■ Requirement:
Write the lines of the records as a JSON list of strings, one string per line and no blank lines. Begin at the first line and end with the line containing "Which series has", including that line.

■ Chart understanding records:
- - -

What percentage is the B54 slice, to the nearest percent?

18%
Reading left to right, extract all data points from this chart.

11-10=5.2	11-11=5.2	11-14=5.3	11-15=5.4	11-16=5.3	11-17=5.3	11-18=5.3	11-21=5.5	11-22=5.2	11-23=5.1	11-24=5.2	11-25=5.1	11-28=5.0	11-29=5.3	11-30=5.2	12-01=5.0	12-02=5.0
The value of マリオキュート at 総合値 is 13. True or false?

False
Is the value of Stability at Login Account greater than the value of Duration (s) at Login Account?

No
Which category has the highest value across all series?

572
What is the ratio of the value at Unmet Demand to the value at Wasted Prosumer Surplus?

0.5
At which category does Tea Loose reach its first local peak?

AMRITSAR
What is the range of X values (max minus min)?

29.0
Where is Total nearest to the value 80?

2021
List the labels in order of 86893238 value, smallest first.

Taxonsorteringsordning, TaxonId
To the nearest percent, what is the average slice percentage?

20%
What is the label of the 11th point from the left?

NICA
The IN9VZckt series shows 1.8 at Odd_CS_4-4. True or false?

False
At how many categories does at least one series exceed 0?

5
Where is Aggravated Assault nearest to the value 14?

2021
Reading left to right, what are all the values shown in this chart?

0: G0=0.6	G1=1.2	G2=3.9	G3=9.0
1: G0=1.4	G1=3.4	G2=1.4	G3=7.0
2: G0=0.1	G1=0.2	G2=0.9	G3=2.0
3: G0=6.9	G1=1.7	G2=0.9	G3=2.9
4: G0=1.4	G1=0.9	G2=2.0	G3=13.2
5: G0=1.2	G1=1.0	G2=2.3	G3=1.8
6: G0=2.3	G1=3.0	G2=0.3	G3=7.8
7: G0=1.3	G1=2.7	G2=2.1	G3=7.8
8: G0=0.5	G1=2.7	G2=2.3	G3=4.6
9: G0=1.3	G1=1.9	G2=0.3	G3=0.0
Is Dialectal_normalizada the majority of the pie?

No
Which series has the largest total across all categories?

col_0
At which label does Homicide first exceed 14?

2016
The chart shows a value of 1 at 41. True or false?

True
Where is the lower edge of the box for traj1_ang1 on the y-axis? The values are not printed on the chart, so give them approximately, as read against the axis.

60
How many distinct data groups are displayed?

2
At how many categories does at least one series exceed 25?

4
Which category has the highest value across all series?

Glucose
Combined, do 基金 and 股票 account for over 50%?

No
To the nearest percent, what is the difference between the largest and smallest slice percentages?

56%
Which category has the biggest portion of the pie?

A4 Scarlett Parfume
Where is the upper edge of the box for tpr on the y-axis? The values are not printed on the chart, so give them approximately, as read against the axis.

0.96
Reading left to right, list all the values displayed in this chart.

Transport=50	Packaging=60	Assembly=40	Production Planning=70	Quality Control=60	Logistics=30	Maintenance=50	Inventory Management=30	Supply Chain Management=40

- - -

■ Answer to this task:
[
  "What percentage is the B54 slice, to the nearest percent?",
  "18%",
  "Reading left to right, extract all data points from this chart.",
  "11-10=5.2\t11-11=5.2\t11-14=5.3\t11-15=5.4\t11-16=5.3\t11-17=5.3\t11-18=5.3\t11-21=5.5\t11-22=5.2\t11-23=5.1\t11-24=5.2\t11-25=5.1\t11-28=5.0\t11-29=5.3\t11-30=5.2\t12-01=5.0\t12-02=5.0",
  "The value of マリオキュート at 総合値 is 13. True or false?",
  "False",
  "Is the value of Stability at Login Account greater than the value of Duration (s) at Login Account?",
  "No",
  "Which category has the highest value across all series?",
  "572",
  "What is the ratio of the value at Unmet Demand to the value at Wasted Prosumer Surplus?",
  "0.5",
  "At which category does Tea Loose reach its first local peak?",
  "AMRITSAR",
  "What is the range of X values (max minus min)?",
  "29.0",
  "Where is Total nearest to the value 80?",
  "2021",
  "List the labels in order of 86893238 value, smallest first.",
  "Taxonsorteringsordning, TaxonId",
  "To the nearest percent, what is the average slice percentage?",
  "20%",
  "What is the label of the 11th point from the left?",
  "NICA",
  "The IN9VZckt series shows 1.8 at Odd_CS_4-4. True or false?",
  "False",
  "At how many categories does at least one series exceed 0?",
  "5",
  "Where is Aggravated Assault nearest to the value 14?",
  "2021",
  "Reading left to right, what are all the values shown in this chart?",
  "0: G0=0.6\tG1=1.2\tG2=3.9\tG3=9.0",
  "1: G0=1.4\tG1=3.4\tG2=1.4\tG3=7.0",
  "2: G0=0.1\tG1=0.2\tG2=0.9\tG3=2.0",
  "3: G0=6.9\tG1=1.7\tG2=0.9\tG3=2.9",
  "4: G0=1.4\tG1=0.9\tG2=2.0\tG3=13.2",
  "5: G0=1.2\tG1=1.0\tG2=2.3\tG3=1.8",
  "6: G0=2.3\tG1=3.0\tG2=0.3\tG3=7.8",
  "7: G0=1.3\tG1=2.7\tG2=2.1\tG3=7.8",
  "8: G0=0.5\tG1=2.7\tG2=2.3\tG3=4.6",
  "9: G0=1.3\tG1=1.9\tG2=0.3\tG3=0.0",
  "Is Dialectal_normalizada the majority of the pie?",
  "No",
  "Which series has the largest total across all categories?"
]